▶ [Directions for this task]:
In which lines of the data does the string "Bashir" appear? Copy every one.

(Stored data entries)

=== Section Start ===

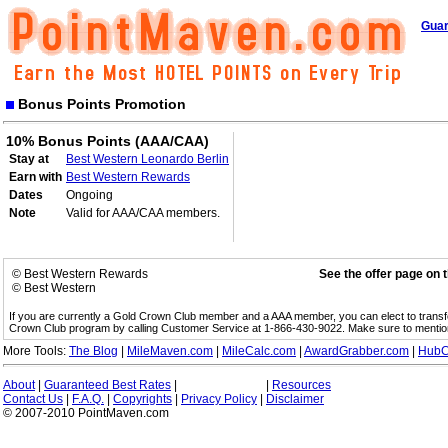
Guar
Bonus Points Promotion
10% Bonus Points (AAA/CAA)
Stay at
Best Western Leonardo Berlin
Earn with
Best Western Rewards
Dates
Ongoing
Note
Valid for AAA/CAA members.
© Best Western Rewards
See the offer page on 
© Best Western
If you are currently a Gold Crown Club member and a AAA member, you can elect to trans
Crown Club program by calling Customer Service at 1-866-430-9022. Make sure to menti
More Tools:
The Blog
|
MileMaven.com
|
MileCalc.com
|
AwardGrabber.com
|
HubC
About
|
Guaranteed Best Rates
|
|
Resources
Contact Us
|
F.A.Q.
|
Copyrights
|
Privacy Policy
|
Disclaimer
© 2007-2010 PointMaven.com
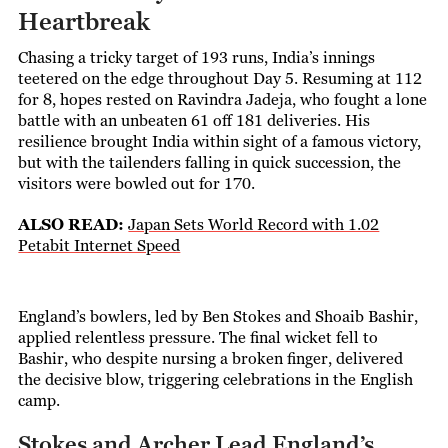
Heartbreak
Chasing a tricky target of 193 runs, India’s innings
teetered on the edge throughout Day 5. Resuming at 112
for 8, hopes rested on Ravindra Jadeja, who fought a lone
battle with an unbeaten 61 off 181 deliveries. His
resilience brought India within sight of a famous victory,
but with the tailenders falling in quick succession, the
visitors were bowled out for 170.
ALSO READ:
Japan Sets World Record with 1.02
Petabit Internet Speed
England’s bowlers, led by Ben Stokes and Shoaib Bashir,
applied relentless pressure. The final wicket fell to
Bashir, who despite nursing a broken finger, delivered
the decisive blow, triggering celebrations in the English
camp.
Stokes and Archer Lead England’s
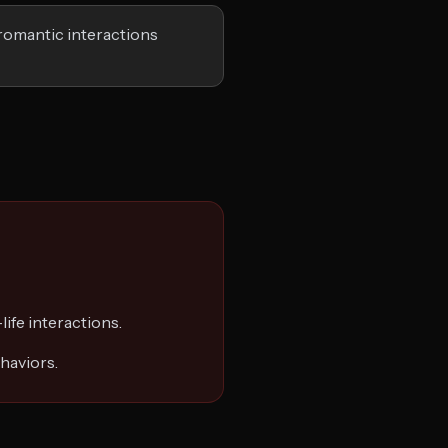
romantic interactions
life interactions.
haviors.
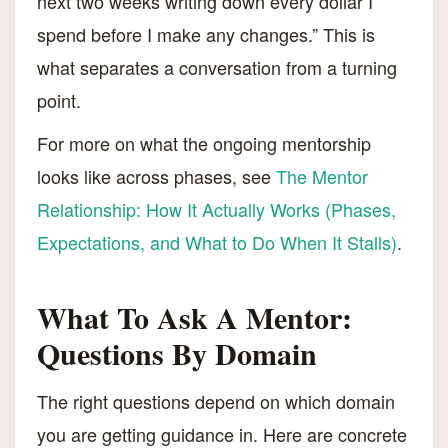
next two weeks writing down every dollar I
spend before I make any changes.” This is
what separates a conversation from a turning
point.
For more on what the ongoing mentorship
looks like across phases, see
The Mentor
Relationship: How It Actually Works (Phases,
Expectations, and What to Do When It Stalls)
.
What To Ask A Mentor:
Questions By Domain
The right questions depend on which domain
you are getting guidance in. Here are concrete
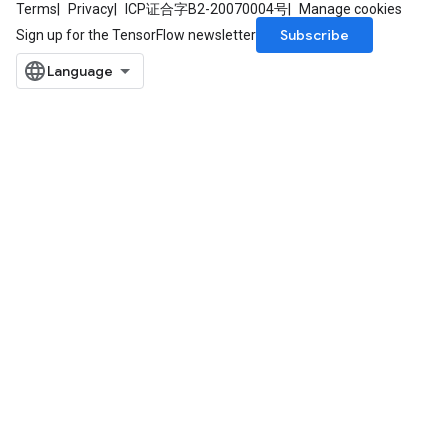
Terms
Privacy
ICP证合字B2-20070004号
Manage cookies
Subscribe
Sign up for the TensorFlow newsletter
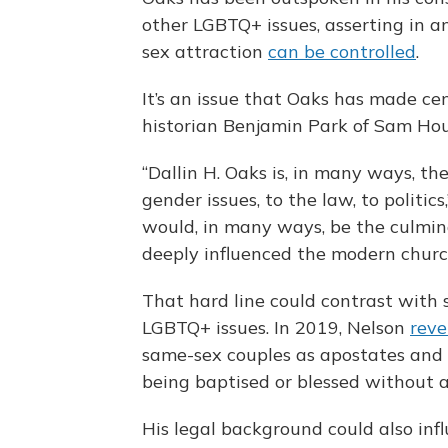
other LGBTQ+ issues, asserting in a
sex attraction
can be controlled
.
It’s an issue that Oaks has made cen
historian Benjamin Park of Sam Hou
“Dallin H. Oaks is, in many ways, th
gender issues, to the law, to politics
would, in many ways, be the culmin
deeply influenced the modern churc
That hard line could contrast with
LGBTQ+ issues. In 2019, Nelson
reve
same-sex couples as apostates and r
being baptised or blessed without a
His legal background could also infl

=== Section End ===

▶ [Solution to this exercise]:
England’s bowlers, led by Ben Stokes and Shoaib Bashir,
Bashir, who despite nursing a broken finger, delivered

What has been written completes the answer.